Aufgabe:
Beantworte anhand des Reiseberichts kurz diese Fragen:
(a) An welchem Tag startet der Flug in Frankfurt/Main?
(b) Was ist laut Reubens ehemaliger Lehrerin noch zu bezahlen?
(c) Wessen Taschengeld wird Fatuma übergeben?

Tarikih
unterwegs (44)
Hier
nun der komplette Bericht
Nach
äußerst sorgfältiger Kontrolle der Reisepapiere,
besonders der wegen Corona erforderlichen Dokumente startet am
15. September mein Flieger von Frankfurt/Main in Richtung Mombasa
über Adis Abeba. Der Flug in dem großen nur halb besetzten
Langstreckenflieger ist recht angenehm, denn ich kann mich auf
meiner Sitzreihe ausbreiten. Die Umsteigezeit in Äthiopien
verbringe ich auch mit Ausruhen und so komme ich relativ frisch
gegen Mittag in Mombasa an.
Mein Abholer bringt mich über die neue Umgehungsstraße
zur Farm, wo mich heute noch niemand erwartet hat.
Die nächsten Tage bin ich schon mit Vorbereiten der geplanten
Tarikih Aktionen beschäftigt. Als erstes kümmere ich
mich um die Auflistung der Schulgelder für den nächsten
Term.
Dann kommt Reuben zu mir und wir besprechen, wie er an seine Schulabschluss-
dokumente aus Kilifi kommen kann. Da er dort noch eine Rechnung
offen hat, muss er die erst begleichen, dann bekommt er seine
Unterlagen.
Ich nehme Kontakt mit seiner ehemaligen Lehrerin auf und erfahre,
dass da noch ein paar Bücher zu bezahlen und eine Ausgleichssumme
für die Abschlussprüfungen offen sind. Ich gebe Reuben
das Fahrgeld und die erforderliche Summe und er bringt mir am
nächsten Tag die Quittungen und alle seine Schulabschlussdokumente.
Da Joy und auch andere Schülerinnen und Schüler Fahrgeld
benötigen, denn die Ferien stehen kurz bevor, erledige auch
dieses noch.
Das Taschengeld von Karl für Kelvin und das gebrauchte Smartphone
für seinen Vater habe ich gerne übereicht, worauf große
Freude entsteht.
Nachdem ich Fatuma telefonisch erreicht habe, machen wir kurzfristig
einen Termin. Dazu übergebe ich ihr das Taschengeld von Astrid
und ebenfalls für ihre Schwester Bahati.
Jetzt kommt Claudia und ich erkläre ihr die Einzelheiten
der Schulgelder und Sonderzahlungen unserer Schülerinnen
und Schüler und der Auszubildenden auf den Colleges und Universitäten.
Auch gibt es dabei, wie immer, einige unvorhergesehene Dinge,
die sofort umgesetzt werden müssen.

Angezeigte Angaben:

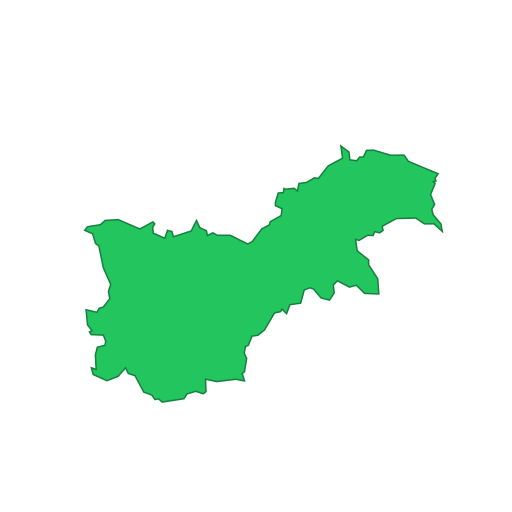 Kratovo, Rankovce, North Macedonia, rotated 332°
{"feature_id": "65306769B16547433729319", "entity_name": "Kratovo", "entity_type": "district", "adm_level": 2, "iso_a3": "MKD", "parent_name": "North Macedonia", "parent_adm1": "Rankovce", "projection": "mercator", "projection_center": [22.15, 42.098], "detail": "fine", "context": "isolated", "style": "filled", "palette": "green", "viewbox_px": 512, "rotation_deg": 332, "n_neighbors": 0, "source": "geoboundaries", "source_scale": "gbopen_adm2", "svg_char_len": 1959}
<svg xmlns="http://www.w3.org/2000/svg" viewBox="0 0 512 512"><g transform="rotate(332 256 256)"><path d="M148.2,352.2L153.6,341.1L162.3,348.4L180.4,355.4L187.2,360.9L188.7,353.2L191.4,352.9L199.7,342.0L199.9,336.4L204.3,330.9L207.2,331.3L214.9,324.9L220.5,326.9L228.8,325.3L245.6,315.0L251.6,316.7L254.0,315.1L255.9,321.3L263.1,314.9L273.3,318.6L282.7,308.6L288.7,309.4L291.3,312.3L293.8,323.6L300.2,329.5L307.7,325.3L310.6,317.9L316.2,316.1L324.0,327.4L330.9,328.9L334.3,340.0L346.6,347.2L352.8,333.2L351.3,316.7L353.6,312.4L347.8,298.9L351.7,288.1L354.3,290.6L364.2,290.1L369.1,292.9L372.2,290.2L376.1,293.6L380.2,293.1L381.4,289.0L397.4,288.8L414.9,297.5L419.8,306.7L428.3,311.2L432.0,321.7L434.3,314.5L431.8,302.9L433.2,297.2L437.9,294.4L439.0,283.7L448.2,276.0L447.6,273.6L450.0,274.3L450.6,271.3L455.4,268.9L435.0,244.0L434.1,236.5L422.0,230.1L409.6,217.8L403.2,214.6L397.3,219.0L393.9,217.3L389.7,219.2L384.0,215.2L386.9,207.9L382.6,198.7L378.3,210.3L362.2,210.3L347.4,216.8L344.3,214.4L335.2,214.8L328.0,212.1L323.1,218.1L321.4,214.1L313.6,211.0L312.4,209.5L309.8,212.9L305.2,210.8L298.1,218.0L296.8,220.7L301.2,226.5L297.2,232.1L284.7,232.4L282.5,234.8L273.7,234.8L259.5,241.5L254.3,241.5L243.1,225.7L231.5,219.5L228.7,215.2L222.7,215.1L224.1,210.4L219.7,204.7L220.1,196.7L210.5,203.5L192.0,200.2L193.3,195.0L189.9,191.8L183.8,197.5L176.0,187.6L178.5,181.8L181.7,180.2L181.0,177.5L166.1,177.6L151.4,159.2L139.5,153.8L133.3,155.3L121.1,151.1L116.8,152.9L122.2,159.6L120.2,169.6L122.0,173.3L115.7,194.5L114.4,212.9L109.1,218.0L106.8,225.1L97.2,229.4L93.1,228.5L89.1,231.0L80.7,223.7L74.9,237.8L76.1,244.9L73.3,244.9L73.5,248.0L84.1,254.2L83.3,260.6L80.7,264.0L73.1,262.0L67.7,268.0L61.6,281.2L58.2,277.4L56.6,284.2L65.8,296.1L77.8,297.5L88.3,293.5L88.1,299.8L93.0,304.9L93.0,323.5L98.8,330.0L99.4,335.3L102.9,336.4L104.5,340.9L125.4,348.2L130.4,345.4L139.3,347.2L144.9,353.0L148.2,352.2Z" fill="#22c55e" stroke="#15803d" stroke-width="1.5"/></g></svg>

Ergebnis:
(a) Am 15. September.
(b) Ein paar Bücher und eine Ausgleichssumme für die Abschlussprüfungen.
(c) Das Taschengeld von Astrid, auch für Fatumas Schwester Bahati.